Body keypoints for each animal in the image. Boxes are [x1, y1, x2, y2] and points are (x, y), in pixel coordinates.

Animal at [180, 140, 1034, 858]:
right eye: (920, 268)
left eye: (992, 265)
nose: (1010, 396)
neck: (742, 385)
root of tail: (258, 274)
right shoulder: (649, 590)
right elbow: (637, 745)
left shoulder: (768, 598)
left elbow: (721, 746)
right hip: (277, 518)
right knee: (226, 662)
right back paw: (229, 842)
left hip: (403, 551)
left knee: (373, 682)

**What you will do**
Extract the data in full. Keep it word for word.

**Your response**
Body keypoints for each animal in the image. Boxes are [x1, y1, x2, y2] and points are (x, y), in pixel coordinates.

Animal at [180, 140, 1034, 858]:
right eye: (920, 268)
left eye: (992, 265)
nose: (1010, 396)
neck: (742, 385)
root of tail: (258, 274)
right shoulder: (649, 590)
right elbow: (637, 745)
left shoulder: (768, 598)
left elbow: (721, 746)
right hip: (277, 518)
right knee: (226, 662)
right back paw: (229, 842)
left hip: (403, 551)
left knee: (373, 682)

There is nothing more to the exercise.